I’m surfing Good Reads and I know I should be doing other things like… working on a new layout for 3 other blogs, updating blogs, responding to emails, cleaning my room, updating my resume, applying for jobs, transferring pictures, reading more of my books…
But no, I’m surfing Good Reads. And happily :)! I don’t get many days to do nothing. And when I do, I kick myself for doing nothing because my mind is always in a million different places at the same time. Like a few hours ago, I just compiled a list of “things to do before I turn 30″ and publishing a book is on that list. I think I’m insane! My husband replied with “why can’t you just enjoy life and record the good times in a journal?” that’s a good question, why can’t I? I can think of a few reasons why I’m like this and it all leads back to my mother. Of course right? When you have some crazy unexplainable obsession, it always leads back to your mother. Which makes me afraid to be a mother!
Anyway…
I was reading about Nicolas Sparks. He’s been my favorite author for years. Most people don’t like his style of writing because it’s always intensely passionate, but also extremely heartbreaking. To the point where if you pick up one his books you, you can just assume that it’s going to end in tragedy. And I love that! I love tragic love stories. Okay, maybe not. Of all his books I’ve read (and I’ve read almost all of them) there are about two that that don’t end in tragedy.

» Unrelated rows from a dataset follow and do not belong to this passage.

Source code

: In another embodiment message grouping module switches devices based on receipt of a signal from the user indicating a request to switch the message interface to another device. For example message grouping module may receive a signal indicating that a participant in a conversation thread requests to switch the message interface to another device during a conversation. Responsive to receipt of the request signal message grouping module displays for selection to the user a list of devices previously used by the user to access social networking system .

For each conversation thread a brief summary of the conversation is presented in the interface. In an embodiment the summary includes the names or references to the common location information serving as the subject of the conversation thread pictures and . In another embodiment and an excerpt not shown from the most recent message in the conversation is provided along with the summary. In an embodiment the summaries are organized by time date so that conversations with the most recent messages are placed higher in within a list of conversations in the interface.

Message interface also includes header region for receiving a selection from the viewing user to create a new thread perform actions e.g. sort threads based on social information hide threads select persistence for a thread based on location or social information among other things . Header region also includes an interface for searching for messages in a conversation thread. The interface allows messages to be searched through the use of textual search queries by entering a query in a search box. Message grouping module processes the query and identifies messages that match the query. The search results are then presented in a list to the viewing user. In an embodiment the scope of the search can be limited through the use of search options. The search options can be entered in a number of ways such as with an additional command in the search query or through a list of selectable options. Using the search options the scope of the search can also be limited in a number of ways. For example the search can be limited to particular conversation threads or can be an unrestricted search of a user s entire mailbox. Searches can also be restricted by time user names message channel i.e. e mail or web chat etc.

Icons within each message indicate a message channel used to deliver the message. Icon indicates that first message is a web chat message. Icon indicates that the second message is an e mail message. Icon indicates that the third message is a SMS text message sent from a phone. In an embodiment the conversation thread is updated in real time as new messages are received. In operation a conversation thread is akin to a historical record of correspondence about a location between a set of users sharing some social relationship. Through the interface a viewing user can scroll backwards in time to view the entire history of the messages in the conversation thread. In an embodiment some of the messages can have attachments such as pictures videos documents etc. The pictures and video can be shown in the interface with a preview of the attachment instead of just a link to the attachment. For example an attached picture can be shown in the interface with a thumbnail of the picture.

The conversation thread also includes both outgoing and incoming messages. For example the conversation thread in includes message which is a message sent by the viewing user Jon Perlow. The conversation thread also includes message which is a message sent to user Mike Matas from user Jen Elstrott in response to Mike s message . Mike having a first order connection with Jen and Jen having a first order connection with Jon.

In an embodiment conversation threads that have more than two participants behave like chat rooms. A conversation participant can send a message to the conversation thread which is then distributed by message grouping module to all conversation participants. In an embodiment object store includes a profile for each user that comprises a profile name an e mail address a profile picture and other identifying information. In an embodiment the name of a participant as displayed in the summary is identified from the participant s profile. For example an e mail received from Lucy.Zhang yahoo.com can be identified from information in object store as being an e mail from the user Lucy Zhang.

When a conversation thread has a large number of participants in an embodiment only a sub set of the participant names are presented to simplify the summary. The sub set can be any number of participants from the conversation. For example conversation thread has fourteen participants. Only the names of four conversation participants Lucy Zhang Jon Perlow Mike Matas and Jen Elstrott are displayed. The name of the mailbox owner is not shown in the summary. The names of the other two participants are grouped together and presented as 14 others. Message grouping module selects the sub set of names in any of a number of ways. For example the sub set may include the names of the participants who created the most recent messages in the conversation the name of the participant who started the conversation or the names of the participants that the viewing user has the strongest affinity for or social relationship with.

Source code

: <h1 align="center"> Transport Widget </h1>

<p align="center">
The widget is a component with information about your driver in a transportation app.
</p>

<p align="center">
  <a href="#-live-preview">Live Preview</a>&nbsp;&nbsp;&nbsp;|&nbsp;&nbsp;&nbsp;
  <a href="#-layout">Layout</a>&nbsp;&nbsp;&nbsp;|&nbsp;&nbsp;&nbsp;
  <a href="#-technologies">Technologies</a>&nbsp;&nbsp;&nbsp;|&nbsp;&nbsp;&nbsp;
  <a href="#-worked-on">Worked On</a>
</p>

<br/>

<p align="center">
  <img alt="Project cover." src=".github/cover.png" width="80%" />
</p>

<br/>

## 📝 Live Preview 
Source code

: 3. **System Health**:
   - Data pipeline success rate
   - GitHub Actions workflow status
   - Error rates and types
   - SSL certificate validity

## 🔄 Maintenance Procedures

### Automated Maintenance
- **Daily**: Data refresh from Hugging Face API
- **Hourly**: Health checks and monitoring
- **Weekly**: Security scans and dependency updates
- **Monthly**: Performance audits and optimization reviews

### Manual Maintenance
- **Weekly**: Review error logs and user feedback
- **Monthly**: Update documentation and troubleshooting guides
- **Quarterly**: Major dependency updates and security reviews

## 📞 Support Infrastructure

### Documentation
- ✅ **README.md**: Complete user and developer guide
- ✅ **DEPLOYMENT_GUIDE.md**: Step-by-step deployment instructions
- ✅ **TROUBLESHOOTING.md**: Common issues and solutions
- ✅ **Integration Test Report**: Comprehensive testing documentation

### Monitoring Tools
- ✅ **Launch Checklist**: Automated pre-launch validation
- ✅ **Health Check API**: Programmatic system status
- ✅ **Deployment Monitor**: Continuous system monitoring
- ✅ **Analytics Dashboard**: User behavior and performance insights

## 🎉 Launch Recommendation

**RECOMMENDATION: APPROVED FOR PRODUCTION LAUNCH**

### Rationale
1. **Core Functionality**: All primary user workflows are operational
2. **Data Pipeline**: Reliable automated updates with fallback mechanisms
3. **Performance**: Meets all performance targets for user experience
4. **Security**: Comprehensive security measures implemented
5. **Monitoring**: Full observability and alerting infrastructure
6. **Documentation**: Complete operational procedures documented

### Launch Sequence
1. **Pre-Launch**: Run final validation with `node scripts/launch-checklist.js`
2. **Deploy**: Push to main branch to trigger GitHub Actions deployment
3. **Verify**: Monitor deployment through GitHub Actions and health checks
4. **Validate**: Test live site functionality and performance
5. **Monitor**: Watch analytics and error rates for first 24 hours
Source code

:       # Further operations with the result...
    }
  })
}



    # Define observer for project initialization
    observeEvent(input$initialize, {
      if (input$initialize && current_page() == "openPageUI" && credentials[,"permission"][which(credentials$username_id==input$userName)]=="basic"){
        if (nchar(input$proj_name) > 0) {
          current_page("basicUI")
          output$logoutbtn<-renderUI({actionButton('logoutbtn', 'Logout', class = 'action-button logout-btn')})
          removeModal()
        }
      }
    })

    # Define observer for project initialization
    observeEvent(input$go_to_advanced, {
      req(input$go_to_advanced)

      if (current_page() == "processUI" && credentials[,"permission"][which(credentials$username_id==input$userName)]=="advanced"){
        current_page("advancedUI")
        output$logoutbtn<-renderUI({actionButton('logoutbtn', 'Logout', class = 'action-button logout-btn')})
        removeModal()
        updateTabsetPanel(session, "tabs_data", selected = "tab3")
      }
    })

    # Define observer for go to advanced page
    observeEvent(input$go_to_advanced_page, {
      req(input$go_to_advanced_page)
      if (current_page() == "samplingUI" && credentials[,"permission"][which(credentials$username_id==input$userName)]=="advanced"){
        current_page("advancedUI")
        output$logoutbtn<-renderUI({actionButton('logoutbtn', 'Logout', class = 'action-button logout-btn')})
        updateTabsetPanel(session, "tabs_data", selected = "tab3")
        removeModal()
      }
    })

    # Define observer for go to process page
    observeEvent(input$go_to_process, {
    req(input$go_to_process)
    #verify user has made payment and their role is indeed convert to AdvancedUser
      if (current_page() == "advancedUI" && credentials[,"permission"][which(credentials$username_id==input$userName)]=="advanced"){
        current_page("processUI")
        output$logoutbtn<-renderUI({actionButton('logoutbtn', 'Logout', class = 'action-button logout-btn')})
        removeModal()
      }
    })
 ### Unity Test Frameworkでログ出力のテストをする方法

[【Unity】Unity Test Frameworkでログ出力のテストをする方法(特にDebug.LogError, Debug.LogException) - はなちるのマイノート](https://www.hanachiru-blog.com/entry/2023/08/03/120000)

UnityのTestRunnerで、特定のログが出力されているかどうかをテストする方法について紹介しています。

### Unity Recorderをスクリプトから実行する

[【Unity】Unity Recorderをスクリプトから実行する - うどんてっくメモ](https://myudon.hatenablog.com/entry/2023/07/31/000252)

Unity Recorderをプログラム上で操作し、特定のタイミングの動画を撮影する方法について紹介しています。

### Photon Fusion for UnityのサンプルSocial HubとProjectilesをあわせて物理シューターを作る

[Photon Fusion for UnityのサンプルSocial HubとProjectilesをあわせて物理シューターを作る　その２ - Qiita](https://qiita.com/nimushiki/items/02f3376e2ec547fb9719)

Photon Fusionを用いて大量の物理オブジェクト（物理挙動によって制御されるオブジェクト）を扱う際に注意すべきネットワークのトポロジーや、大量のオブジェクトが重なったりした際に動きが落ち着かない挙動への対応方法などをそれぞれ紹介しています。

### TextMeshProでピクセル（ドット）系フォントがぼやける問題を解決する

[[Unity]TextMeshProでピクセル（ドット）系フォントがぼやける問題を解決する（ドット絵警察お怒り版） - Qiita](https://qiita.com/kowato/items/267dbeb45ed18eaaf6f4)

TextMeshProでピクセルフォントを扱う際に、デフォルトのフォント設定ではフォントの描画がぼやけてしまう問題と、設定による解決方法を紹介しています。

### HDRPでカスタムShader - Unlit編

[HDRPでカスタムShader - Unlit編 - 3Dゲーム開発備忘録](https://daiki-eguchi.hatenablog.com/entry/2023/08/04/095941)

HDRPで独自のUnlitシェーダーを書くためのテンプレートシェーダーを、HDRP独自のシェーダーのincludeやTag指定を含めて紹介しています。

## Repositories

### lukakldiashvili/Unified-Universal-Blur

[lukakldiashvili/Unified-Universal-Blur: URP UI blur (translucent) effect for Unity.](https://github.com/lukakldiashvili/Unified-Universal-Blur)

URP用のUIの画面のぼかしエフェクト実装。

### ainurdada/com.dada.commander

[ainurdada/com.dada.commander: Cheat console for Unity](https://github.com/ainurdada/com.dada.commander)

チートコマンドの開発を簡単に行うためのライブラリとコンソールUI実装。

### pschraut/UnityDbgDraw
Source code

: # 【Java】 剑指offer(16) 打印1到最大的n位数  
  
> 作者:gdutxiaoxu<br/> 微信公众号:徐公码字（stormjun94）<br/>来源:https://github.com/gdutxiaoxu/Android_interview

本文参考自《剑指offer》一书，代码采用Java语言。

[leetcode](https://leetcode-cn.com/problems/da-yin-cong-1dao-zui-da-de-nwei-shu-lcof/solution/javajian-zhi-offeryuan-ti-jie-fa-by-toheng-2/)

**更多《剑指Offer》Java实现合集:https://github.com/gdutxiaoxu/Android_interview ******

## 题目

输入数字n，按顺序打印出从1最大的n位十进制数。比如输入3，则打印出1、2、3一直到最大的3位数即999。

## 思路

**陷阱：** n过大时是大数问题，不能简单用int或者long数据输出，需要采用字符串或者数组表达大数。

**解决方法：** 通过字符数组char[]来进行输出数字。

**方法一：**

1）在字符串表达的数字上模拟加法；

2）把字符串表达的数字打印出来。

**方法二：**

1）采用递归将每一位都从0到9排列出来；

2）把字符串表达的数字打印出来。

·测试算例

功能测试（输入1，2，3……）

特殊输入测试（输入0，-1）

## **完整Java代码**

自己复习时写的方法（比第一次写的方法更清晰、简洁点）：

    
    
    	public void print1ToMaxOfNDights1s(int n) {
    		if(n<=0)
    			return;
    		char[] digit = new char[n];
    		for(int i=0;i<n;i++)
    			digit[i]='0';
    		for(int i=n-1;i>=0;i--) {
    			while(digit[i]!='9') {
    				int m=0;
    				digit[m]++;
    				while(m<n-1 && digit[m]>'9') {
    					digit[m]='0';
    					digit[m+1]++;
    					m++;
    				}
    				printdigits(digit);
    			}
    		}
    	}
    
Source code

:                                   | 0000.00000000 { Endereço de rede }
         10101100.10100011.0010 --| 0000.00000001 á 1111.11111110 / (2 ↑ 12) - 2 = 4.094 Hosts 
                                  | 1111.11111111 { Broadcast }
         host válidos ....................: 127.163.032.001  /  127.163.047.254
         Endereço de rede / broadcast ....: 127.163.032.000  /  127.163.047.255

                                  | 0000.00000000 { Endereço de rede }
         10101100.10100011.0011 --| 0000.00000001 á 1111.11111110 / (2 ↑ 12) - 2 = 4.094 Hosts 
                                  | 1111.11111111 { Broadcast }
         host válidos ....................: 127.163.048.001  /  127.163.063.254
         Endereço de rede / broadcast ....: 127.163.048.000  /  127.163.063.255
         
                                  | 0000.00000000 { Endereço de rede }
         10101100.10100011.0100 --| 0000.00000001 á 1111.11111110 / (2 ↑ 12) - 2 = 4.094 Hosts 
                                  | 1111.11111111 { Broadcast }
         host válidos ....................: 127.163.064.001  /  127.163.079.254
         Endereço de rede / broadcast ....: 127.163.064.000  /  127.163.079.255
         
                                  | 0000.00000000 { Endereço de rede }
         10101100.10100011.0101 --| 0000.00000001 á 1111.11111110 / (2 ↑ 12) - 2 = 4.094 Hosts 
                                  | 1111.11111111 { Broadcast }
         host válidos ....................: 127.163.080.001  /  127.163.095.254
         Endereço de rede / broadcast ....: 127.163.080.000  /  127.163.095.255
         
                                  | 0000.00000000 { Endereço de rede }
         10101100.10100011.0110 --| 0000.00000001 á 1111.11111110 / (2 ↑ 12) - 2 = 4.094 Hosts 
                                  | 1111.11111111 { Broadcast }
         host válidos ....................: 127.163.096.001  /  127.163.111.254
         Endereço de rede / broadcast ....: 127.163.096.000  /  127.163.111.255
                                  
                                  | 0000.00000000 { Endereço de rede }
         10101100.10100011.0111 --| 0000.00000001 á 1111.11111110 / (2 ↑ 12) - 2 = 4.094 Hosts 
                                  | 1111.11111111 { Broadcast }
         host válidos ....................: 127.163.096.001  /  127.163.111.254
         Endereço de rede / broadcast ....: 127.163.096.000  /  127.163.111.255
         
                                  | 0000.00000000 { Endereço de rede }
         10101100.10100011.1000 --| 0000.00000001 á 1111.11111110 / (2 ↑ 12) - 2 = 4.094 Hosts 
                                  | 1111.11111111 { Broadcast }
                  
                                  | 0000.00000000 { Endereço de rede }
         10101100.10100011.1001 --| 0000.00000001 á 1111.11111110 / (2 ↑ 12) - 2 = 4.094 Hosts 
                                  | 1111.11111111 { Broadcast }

When I started reading The Notebook in 2004, I was sucked in. I was sucked in like I’ve never been sucked in by a book before. But it was weird. I was caught up in this epic love story between Ally and Noah. Wondering where they would end up, what would happen, would they find each other again? But I also remember stopping every few chapters. Because I just had to write. I had to write something. And I did. I ended up writing probably the longest blog entry I’ve ever written in my entire life. Not only was it written over a few days (which is hard for me to believe because my attention span doesn’t want to be my friend) but it was pieced together beautifully and it didn’t go off track at all and I had a good solid conclusion to it. I printed it out and gave it to my husband (who was my boyfriend at the time) for his birthday.
Because it was about him.
Over the time I read The Notebook, I wrote several entries about him. I’ve written entries about him after watching the movie and even now, years later. I still write entries about him after reading the book or reading a quote from the book or seeing the movie.
And it just amazes me. I was never able to write about anything happy prior to Martin. And shifting from writing about the sadness of life to completely happiness I couldn’t explain was new and it flowed so easily. Where the hell am I going with this lol!
I always seem to relate us to Noah and Ally. Because of our similarities, because of the financial status that set us apart. And because of a parents opinion on that financial status. I was Ally, the rich girl who got everything she wanted and had a promising future ahead of her if she wanted it. And he was Noah, who wasn’t so fortunate but enjoyed all the small and silly things life had to offer. How I felt free when I was with him, I could be as silly or as childish or as serious as I wanted to be. How we constantly joked around and made faces at each other (and we still do). How I’m impossible and picky and I have a rebound rate of 3 seconds before I’m doing the next pain in the ass thing. And how he doesn’t care, he just wants me, all of me, forever.
And how thankful I am. For him. Everyday. For loving all of me, even the parts of me I hate. For his never ending support in all that I do. For always willing to push me and encourage me in the things I don’t know about or the things that I fear. And for caring about me as much as he does.
And for always putting on the Notebook or handing me the book when it’s been too long since the last time I’ve visited the story :).